A new report from Ars Technica discounts the rumors that Apple Inc. (NASDAQ:AAPL) puts new employees on fake projects until they prove that they’re trustworthy.
Apple Inc. (NASDAQ:AAPL)’s extreme secrecy is quite apparent to all—so apparent that there are rumors about the company making new employees work on fake projects until they prove themselves. Those rumors however, are untrue.
The rumors alleged that Apple Inc. (NASDAQ:AAPL)’s new employees are given fake projects so that their trustworthiness can be tested. However, Apple Insider checked out a report from Ars Technica, which strongly disproves the rumors about fake projects. The publication interviewed numerous Apple employees, and all were skeptic that the company would waste time on fake projects.
It’s believed that the rumors came from Adam Lashinsky’s book Inside Apple, which talked about employees being hired into so-called “dummy positions.” Lashinsky himself however, said he probably didn’t phrase it properly, which resulted in misunderstandings.
Apple Inc. (NASDAQ:AAPL) has always been careful about its nickels and dimes, so it wouldn’t make sense for the company to throw money away on fake projects, no matter how concerned it is about leaks. In reality, the company has very few issues with leaks, probably because most of the workers at Apple’s Cupertino headquarters must sign a non-disclosure agreement.
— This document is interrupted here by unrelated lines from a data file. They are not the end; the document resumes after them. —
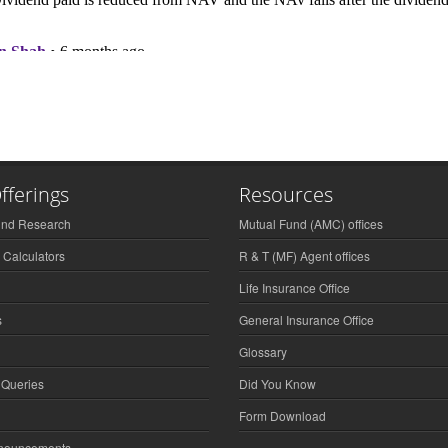
fferings
Resources
und Research
Mutual Fund (AMC) offices
 Calculators
R & T (MF) Agent offices
Life Insurance Office
s
General Insurance Office
Glossary
 Queries
Did You Know
Form Download
nnouncements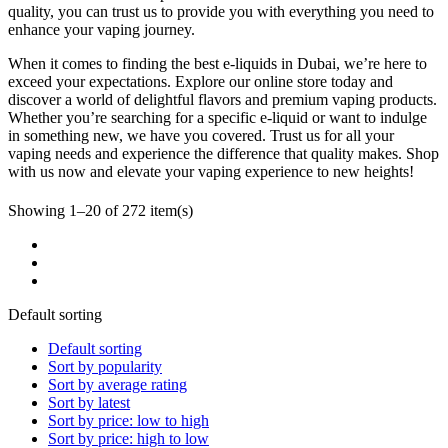
quality, you can trust us to provide you with everything you need to
enhance your vaping journey.
When it comes to finding the best e-liquids in Dubai, we’re here to
exceed your expectations. Explore our online store today and
discover a world of delightful flavors and premium vaping products.
Whether you’re searching for a specific e-liquid or want to indulge
in something new, we have you covered. Trust us for all your
vaping needs and experience the difference that quality makes. Shop
with us now and elevate your vaping experience to new heights!
Showing 1–20 of 272 item(s)
Default sorting
Default sorting
Sort by popularity
Sort by average rating
Sort by latest
Sort by price: low to high
Sort by price: high to low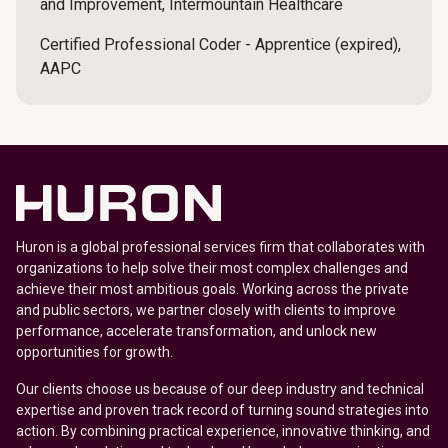
and Improvement, Intermountain Healthcare
Certified Professional Coder - Apprentice (expired),
AAPC
Huron is a global professional services firm that collaborates with
organizations to help solve their most complex challenges and
achieve their most ambitious goals. Working across the private
and public sectors, we partner closely with clients to improve
performance, accelerate transformation, and unlock new
opportunities for growth.
Our clients choose us because of our deep industry and technical
expertise and proven track record of turning sound strategies into
action. By combining practical experience, innovative thinking, and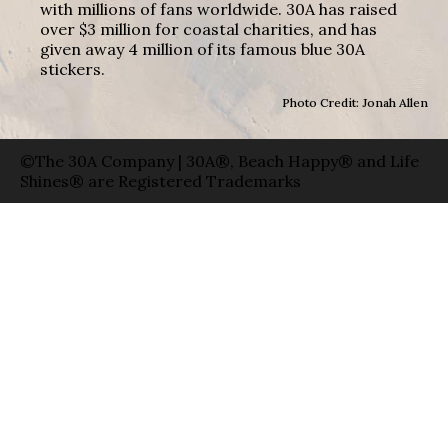
with millions of fans worldwide. 30A has raised
over $3 million for coastal charities, and has
given away 4 million of its famous blue 30A
stickers.
Photo Credit: Jonah Allen
©The 30A Company | 30A®, Beach Happy® and Life
Shines® are Registered Trademarks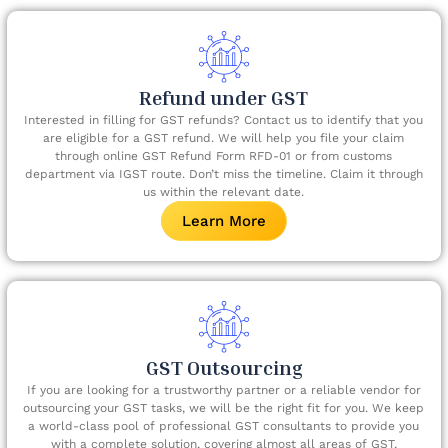
Refund under GST​
Interested in filling for GST refunds? Contact us to identify that you
are eligible for a GST refund. We will help you file your claim
through online GST Refund Form RFD-01 or from customs
department via IGST route. Don’t miss the timeline. Claim it through
us within the relevant date.​
Learn More
GST Outsourcing
If you are looking for a trustworthy partner or a reliable vendor for
outsourcing your GST tasks, we will be the right fit for you. We keep
a world-class pool of professional GST consultants to provide you
with a complete solution, covering almost all areas of GST,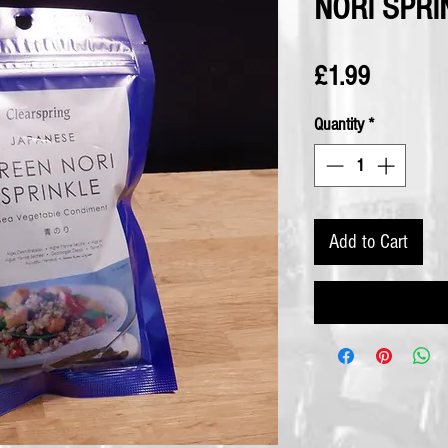
NORI SPRI
Price
£1.99
Quantity
*
Add to Cart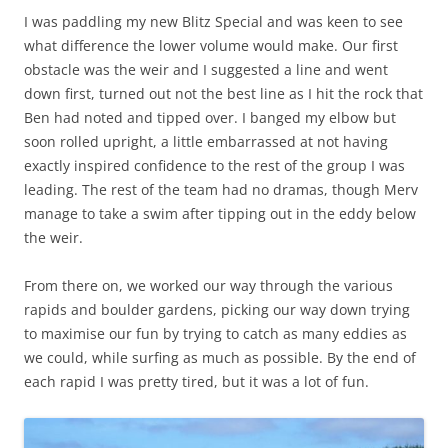
I was paddling my new Blitz Special and was keen to see
what difference the lower volume would make. Our first
obstacle was the weir and I suggested a line and went
down first, turned out not the best line as I hit the rock that
Ben had noted and tipped over. I banged my elbow but
soon rolled upright, a little embarrassed at not having
exactly inspired confidence to the rest of the group I was
leading. The rest of the team had no dramas, though Merv
manage to take a swim after tipping out in the eddy below
the weir.
From there on, we worked our way through the various
rapids and boulder gardens, picking our way down trying
to maximise our fun by trying to catch as many eddies as
we could, while surfing as much as possible. By the end of
each rapid I was pretty tired, but it was a lot of fun.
Also, many projects never end up seeing the light of day, not because they’re fake, but simply because they just don’t work out.
Apple Inc. (NASDAQ:AAPL)’s biggest problems with leaks is likely to come from its overseas manufacturers. They are more likely to leak information because they don’t have as much to lose if they happen to get caught. Apple Inc. (NASDAQ:AAPL) executives say if they ever do question someone’s loyalty to the company or if someone actually does leak information, they simply get fired.
The company has been known to lock down from time to time when it hears about a potential leak. Security workers then go through employees’ desks in order to pinpoint the leak. However, Apple Inc. (NASDAQ:AAPL) says leaks from its U.S. operations are rare.